Cet objet portatif d’une nouvelle passion enfantine et démocratique aurait été conçu à l’origine à des finalités thérapeutiques pour canaliser l’énergie et concentrer l’attention galopante d’enfants hyperactifs ou autistes — voire apaiser des adultes agités.

Le boomerang de Batman

En acier inoxydable, en laiton, en plastique, en cuivre, en bois voire en titane ou en matériau composite, la toupie à main est parfois lumineuse avec sa diode électroluminescente qui peut lacérer l’obscurité.

Monochrome, « cosmos », zébrée ou bariolée, chromée, sombre, marquetée ou pailletée, elle est usinée pour attirer l’œil. Elle est composée en son centre d’un palier rotatif pour les doigts, ce qui permet à la centrifugeuse de tourner très rapidement au moyen de roulements à billes dont la masse égale garantit l’équilibre du système. Le roulement à bille est en métal, en céramique ou en matériaux hybride. Si le métallique est silencieux, il tourne moins longtemps que celui bruyant en céramique.

La lubrification et le dépoussiérage des roulements à bille améliorent leurs performances rotatoires. Autour du palier rotatif ou centrifugeuse rayonnent sur un ou plusieurs plans deux, trois ou cinq branches lestées. Le modèle commun est une toupie à main à trois hélices de forme arrondie mais parfois aussi acérées comme un coutelas. Avec deux branches, la toupie à main évoque le boomerang de Batman !

Le tour du monde en quelques secondes

Comme l’enseignent les milliers de vidéos de démonstration en ligne, utiliser la « toupie à main » consiste à placer son centre entre le pouce et l’index afin de la faire tourner le plus longtemps possible, mais au minimum une minute. Spécifiques au matériau utilisé, les vibrations subtiles qui en résultent attisent l’attrait sensoriel  qu’exerce la puissance cinétique de la toupie à main.

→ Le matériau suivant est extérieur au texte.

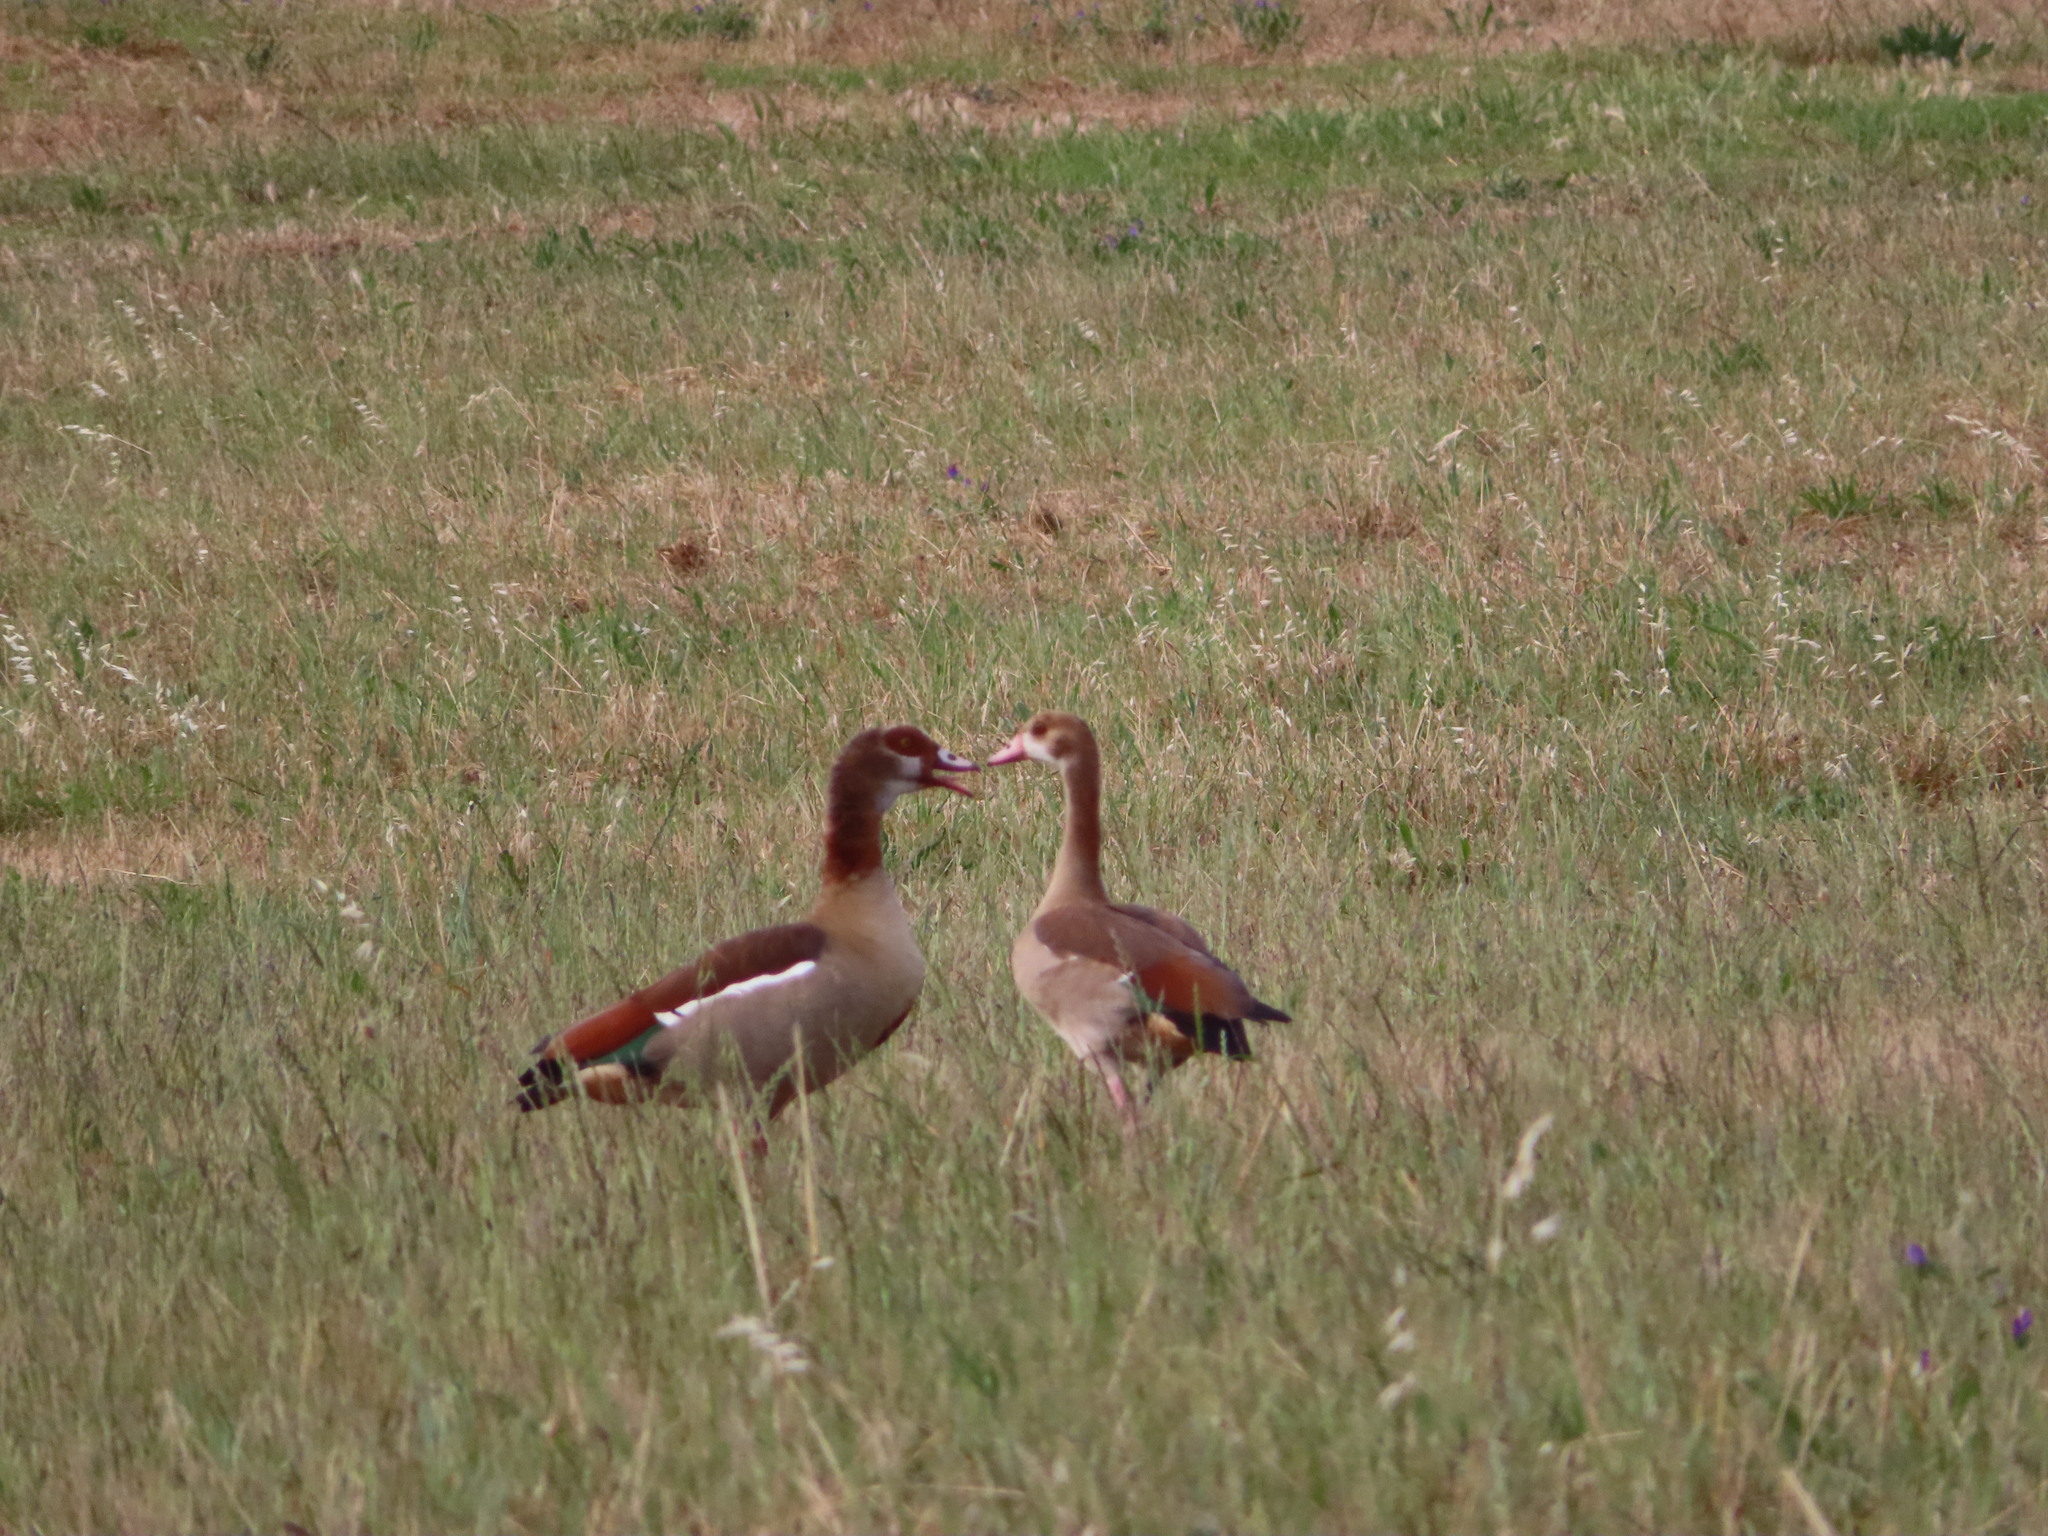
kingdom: Animalia
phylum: Chordata
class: Aves
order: Anseriformes
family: Anatidae
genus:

Elle induit le micro exploit !

Le néophyte brandit la toupie frémissante au bout de l’index triomphant. Parfois — la toupie en rotation maximale — il la change de main ou effectue le « tour du monde » en quelques secondes, car il lui fait opérer une révolution autour de son corps, comme la translation de la Terre autour du soleil. Le virtuose, quand à lui, n’hésite pas à la faire tourner sur le front, au bout du nez ou d’un pied voire à l’extrémité d’un bâton !

La bataille des soucoupes volantes

D’autres joueurs organisent des joutes de toupie à main en les entrechoquant comme des soucoupes volantes fulgurantes et belliqueuses ! Certains champions — dit-on sur les préaux — auraient réussi à faire tourner d’un seul coup d’index une toupie durant… six minutes, voire dix ! Après avoir assisté à sa montée en vitesse, il est jouissif d’observer la lente décélération de la toupie à main… jusqu’à son immobilité sépulcrale.

Scruter la dynamique de la toupie à main apaiserait la vie intérieure. La fascination croissante pour la rotation harmonieuse et doucement vrombissante de la toupie à main sublime-t-elle l’effroi que génère notre monde qui tourne de manière toujours plus chaotique sur l’axe planétaire des innombrables dérèglements et déséquilibres ? Peut-être. Or, il n’est pas certain que l’engouement planétaire pour la toupie à main survive à l’été qui arrive.